Although it has been less than thrilled by NASA’s effective taboo on lunar exploration, Congress has adopted a good-cop approach toward the agency's asteroid-then-Mars human spaceflight plans during the last six years. In hearings, members have suggested that the space agency reconsider its human mission to an asteroid and perhaps work with Europe on some tentative plans to send humans to the surface of the Moon. But NASA hasn’t acquiesced to this gentle cajoling.
During the recent appropriations process in the House, as Ars reported in May, members exercised the power of the purse to more forcefully nudge NASA back toward the Moon as an interim step to Mars.
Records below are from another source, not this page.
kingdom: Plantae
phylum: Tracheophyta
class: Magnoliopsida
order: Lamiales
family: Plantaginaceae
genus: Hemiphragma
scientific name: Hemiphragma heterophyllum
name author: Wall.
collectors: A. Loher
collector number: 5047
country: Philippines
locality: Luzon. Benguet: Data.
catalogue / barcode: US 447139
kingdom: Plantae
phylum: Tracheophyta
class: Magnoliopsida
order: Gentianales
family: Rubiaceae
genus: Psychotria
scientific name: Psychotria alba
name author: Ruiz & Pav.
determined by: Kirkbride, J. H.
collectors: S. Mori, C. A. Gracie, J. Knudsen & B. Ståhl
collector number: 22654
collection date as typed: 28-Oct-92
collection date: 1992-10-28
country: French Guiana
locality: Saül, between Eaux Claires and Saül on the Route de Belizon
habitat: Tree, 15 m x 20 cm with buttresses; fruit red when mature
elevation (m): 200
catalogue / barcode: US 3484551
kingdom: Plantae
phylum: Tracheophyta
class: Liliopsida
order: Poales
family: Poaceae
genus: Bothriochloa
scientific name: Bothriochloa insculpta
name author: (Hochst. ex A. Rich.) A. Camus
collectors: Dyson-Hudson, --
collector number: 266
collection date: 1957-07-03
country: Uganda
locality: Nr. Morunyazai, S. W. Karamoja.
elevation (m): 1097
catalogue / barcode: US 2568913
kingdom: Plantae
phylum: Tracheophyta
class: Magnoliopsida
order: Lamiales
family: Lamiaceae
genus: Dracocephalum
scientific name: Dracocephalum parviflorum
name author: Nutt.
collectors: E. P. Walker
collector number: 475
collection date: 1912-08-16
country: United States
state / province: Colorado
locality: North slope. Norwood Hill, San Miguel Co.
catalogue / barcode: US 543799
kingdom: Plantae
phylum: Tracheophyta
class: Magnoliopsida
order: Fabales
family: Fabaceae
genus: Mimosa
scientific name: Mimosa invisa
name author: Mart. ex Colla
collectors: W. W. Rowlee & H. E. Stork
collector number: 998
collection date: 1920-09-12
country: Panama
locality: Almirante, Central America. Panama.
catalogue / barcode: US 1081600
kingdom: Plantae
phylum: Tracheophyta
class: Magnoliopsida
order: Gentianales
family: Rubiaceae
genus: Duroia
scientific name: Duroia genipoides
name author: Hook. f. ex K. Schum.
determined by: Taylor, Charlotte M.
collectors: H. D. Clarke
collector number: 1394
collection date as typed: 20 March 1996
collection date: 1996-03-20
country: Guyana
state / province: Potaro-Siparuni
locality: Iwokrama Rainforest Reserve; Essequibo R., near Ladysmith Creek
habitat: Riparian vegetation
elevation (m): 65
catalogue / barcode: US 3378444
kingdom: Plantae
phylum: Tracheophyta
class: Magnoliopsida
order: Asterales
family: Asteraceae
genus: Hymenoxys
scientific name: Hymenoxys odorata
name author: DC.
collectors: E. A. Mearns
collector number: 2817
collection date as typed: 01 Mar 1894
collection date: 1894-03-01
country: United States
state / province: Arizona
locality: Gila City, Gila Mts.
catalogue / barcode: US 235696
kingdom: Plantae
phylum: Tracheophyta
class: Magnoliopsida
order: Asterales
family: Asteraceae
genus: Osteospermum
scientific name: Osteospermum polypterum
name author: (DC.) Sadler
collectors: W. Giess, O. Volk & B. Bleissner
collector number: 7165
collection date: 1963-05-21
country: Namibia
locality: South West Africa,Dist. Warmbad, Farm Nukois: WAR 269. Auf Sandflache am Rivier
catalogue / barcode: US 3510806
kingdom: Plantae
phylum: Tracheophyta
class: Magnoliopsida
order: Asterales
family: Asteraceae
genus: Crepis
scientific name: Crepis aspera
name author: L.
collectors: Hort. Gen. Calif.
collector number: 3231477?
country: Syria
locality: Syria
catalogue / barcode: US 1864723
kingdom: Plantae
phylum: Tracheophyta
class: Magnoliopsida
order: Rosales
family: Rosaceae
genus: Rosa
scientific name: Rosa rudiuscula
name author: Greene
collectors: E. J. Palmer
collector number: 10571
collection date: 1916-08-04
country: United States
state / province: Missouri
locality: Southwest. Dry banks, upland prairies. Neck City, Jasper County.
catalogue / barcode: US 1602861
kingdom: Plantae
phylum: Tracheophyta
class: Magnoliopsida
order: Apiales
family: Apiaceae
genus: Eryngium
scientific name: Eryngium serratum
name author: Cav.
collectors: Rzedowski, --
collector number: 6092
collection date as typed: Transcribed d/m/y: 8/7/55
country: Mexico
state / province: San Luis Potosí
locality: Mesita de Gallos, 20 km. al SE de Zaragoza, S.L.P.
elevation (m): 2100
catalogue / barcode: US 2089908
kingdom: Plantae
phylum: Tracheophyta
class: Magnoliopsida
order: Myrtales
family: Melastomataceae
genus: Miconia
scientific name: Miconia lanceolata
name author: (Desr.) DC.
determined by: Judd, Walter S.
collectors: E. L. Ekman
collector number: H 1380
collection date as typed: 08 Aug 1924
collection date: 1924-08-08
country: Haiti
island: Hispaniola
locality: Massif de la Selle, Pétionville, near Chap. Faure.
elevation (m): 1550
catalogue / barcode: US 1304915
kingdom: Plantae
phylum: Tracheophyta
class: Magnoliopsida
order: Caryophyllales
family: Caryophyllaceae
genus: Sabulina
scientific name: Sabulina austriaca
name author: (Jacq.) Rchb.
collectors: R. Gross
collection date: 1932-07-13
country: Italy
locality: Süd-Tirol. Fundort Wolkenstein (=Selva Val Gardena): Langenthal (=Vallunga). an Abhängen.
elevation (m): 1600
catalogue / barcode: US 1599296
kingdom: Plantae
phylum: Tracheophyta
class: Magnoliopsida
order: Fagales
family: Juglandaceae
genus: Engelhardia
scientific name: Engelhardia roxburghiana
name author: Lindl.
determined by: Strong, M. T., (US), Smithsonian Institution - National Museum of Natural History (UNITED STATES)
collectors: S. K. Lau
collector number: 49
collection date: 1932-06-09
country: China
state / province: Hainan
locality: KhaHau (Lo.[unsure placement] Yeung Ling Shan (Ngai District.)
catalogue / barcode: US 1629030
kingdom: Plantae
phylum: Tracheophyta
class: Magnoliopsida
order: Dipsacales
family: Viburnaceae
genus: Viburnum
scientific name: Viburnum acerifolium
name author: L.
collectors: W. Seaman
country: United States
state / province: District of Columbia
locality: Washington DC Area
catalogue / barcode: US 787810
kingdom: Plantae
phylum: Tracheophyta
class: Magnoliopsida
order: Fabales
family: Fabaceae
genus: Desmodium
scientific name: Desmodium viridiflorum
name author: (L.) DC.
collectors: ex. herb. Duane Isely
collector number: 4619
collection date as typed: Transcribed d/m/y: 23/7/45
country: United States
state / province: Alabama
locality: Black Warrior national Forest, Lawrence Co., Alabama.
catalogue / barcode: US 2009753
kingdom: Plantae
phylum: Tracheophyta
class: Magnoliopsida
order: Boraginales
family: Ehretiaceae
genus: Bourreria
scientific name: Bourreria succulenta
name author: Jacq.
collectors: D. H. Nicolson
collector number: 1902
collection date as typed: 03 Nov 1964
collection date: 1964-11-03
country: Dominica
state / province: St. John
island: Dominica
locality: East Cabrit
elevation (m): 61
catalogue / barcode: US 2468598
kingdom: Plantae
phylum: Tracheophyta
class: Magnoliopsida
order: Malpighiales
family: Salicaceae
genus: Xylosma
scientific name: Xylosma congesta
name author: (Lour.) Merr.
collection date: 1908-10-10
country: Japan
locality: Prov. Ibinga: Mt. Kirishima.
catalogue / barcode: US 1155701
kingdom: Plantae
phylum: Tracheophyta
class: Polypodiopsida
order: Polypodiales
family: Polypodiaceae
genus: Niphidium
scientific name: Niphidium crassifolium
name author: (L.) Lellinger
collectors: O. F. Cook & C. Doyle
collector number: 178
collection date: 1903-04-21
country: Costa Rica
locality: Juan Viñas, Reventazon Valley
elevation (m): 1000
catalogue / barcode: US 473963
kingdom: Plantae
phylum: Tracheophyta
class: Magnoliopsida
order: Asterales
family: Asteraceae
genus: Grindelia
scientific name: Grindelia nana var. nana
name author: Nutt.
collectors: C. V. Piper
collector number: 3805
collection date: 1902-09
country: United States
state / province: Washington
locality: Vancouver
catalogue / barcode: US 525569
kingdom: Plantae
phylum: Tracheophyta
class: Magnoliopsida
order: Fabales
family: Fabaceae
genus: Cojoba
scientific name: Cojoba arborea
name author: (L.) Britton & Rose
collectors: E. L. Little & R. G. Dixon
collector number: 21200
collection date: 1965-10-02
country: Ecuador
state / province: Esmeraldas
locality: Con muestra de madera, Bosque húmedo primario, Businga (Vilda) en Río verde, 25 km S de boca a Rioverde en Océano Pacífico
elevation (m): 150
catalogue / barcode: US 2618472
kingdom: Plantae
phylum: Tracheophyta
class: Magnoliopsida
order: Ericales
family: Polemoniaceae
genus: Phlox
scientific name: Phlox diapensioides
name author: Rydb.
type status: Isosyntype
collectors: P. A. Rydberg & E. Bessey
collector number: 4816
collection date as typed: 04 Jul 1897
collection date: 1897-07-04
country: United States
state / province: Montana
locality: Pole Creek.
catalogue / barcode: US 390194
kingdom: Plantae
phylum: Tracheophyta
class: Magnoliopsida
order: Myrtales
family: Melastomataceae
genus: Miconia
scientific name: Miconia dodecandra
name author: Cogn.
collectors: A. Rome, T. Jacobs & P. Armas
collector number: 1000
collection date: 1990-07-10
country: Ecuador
Lawmakers zeroed out funding for the asteroid mission and encouraged NASA to “develop plans to return to the Moon to test capabilities that will be needed for Mars, including habitation modules, lunar prospecting, and landing and ascent vehicles.” After discussions with lawmakers, aides, and officials in the aerospace community since then, it has become clear this is no transient movement. Rather, the Moon-then-Mars plan has bipartisan support.
NASA’s prohibition on lunar exploration dates to 2010, when President Obama set NASA's human exploration program on a course to visit an asteroid by 2025 and then on to Mars in the 2030s. As for the Moon, then the short-term goal of NASA’s human spaceflight program, Obama said, “We’ve been there before.” Now House members see the end of Obama’s presidency looming and have found his go-it-alone approach toward Mars probably will not be supported by the next President—Republican or Democrat.